Exercise inputs Start Marker

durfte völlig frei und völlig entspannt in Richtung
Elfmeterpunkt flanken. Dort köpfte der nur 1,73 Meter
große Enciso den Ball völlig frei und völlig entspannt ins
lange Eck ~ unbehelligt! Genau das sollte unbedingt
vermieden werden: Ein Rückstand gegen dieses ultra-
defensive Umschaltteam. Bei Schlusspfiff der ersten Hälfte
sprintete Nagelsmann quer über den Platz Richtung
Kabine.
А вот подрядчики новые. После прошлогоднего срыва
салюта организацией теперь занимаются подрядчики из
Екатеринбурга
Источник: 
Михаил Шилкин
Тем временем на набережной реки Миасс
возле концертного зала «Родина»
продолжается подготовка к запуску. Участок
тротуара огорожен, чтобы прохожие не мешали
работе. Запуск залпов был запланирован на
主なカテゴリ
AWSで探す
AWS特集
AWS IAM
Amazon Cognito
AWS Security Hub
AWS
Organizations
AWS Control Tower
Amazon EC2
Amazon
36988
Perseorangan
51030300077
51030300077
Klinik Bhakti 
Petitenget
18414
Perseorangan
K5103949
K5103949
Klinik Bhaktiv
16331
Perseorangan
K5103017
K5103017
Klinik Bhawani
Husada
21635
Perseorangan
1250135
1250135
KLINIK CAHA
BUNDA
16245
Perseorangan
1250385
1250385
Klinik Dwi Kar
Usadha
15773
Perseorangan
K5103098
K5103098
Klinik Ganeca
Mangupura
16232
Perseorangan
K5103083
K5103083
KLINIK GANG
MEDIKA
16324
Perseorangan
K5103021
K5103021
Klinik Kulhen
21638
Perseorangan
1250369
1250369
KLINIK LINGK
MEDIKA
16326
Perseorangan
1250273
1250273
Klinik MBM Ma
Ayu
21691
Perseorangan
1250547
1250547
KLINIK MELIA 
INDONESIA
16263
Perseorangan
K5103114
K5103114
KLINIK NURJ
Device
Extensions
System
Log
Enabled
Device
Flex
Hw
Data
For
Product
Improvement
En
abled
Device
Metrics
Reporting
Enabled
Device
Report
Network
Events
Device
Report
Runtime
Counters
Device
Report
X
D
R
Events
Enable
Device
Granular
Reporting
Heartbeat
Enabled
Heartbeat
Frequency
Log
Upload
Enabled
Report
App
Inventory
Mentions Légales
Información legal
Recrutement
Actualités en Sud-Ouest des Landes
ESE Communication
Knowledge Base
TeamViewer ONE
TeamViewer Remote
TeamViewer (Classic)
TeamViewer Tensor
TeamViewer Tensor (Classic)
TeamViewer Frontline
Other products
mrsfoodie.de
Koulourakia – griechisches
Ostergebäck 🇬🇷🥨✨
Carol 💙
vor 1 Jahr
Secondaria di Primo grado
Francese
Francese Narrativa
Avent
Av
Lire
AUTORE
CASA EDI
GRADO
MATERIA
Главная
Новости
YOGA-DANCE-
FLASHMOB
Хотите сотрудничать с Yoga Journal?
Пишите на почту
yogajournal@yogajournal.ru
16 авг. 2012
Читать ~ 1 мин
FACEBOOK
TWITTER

Exercise inputs End Marker

_Exercise aim_
The required output is the complete set of records, reproduced exactly.

_Answer section_
durfte völlig frei und völlig entspannt in Richtung
Elfmeterpunkt flanken. Dort köpfte der nur 1,73 Meter
große Enciso den Ball völlig frei und völlig entspannt ins
lange Eck ~ unbehelligt! Genau das sollte unbedingt
vermieden werden: Ein Rückstand gegen dieses ultra-
defensive Umschaltteam. Bei Schlusspfiff der ersten Hälfte
sprintete Nagelsmann quer über den Platz Richtung
Kabine.
А вот подрядчики новые. После прошлогоднего срыва
салюта организацией теперь занимаются подрядчики из
Екатеринбурга
Источник: 
Михаил Шилкин
Тем временем на набережной реки Миасс
возле концертного зала «Родина»
продолжается подготовка к запуску. Участок
тротуара огорожен, чтобы прохожие не мешали
работе. Запуск залпов был запланирован на
主なカテゴリ
AWSで探す
AWS特集
AWS IAM
Amazon Cognito
AWS Security Hub
AWS
Organizations
AWS Control Tower
Amazon EC2
Amazon
36988
Perseorangan
51030300077
51030300077
Klinik Bhakti 
Petitenget
18414
Perseorangan
K5103949
K5103949
Klinik Bhaktiv
16331
Perseorangan
K5103017
K5103017
Klinik Bhawani
Husada
21635
Perseorangan
1250135
1250135
KLINIK CAHA
BUNDA
16245
Perseorangan
1250385
1250385
Klinik Dwi Kar
Usadha
15773
Perseorangan
K5103098
K5103098
Klinik Ganeca
Mangupura
16232
Perseorangan
K5103083
K5103083
KLINIK GANG
MEDIKA
16324
Perseorangan
K5103021
K5103021
Klinik Kulhen
21638
Perseorangan
1250369
1250369
KLINIK LINGK
MEDIKA
16326
Perseorangan
1250273
1250273
Klinik MBM Ma
Ayu
21691
Perseorangan
1250547
1250547
KLINIK MELIA 
INDONESIA
16263
Perseorangan
K5103114
K5103114
KLINIK NURJ
Device
Extensions
System
Log
Enabled
Device
Flex
Hw
Data
For
Product
Improvement
En
abled
Device
Metrics
Reporting
Enabled
Device
Report
Network
Events
Device
Report
Runtime
Counters
Device
Report
X
D
R
Events
Enable
Device
Granular
Reporting
Heartbeat
Enabled
Heartbeat
Frequency
Log
Upload
Enabled
Report
App
Inventory
Mentions Légales
Información legal
Recrutement
Actualités en Sud-Ouest des Landes
ESE Communication
Knowledge Base
TeamViewer ONE
TeamViewer Remote
TeamViewer (Classic)
TeamViewer Tensor
TeamViewer Tensor (Classic)
TeamViewer Frontline
Other products
mrsfoodie.de
Koulourakia – griechisches
Ostergebäck 🇬🇷🥨✨
Carol 💙
vor 1 Jahr
Secondaria di Primo grado
Francese
Francese Narrativa
Avent
Av
Lire
AUTORE
CASA EDI
GRADO
MATERIA
Главная
Новости
YOGA-DANCE-
FLASHMOB
Хотите сотрудничать с Yoga Journal?
Пишите на почту
yogajournal@yogajournal.ru
16 авг. 2012
Читать ~ 1 мин
FACEBOOK
TWITTER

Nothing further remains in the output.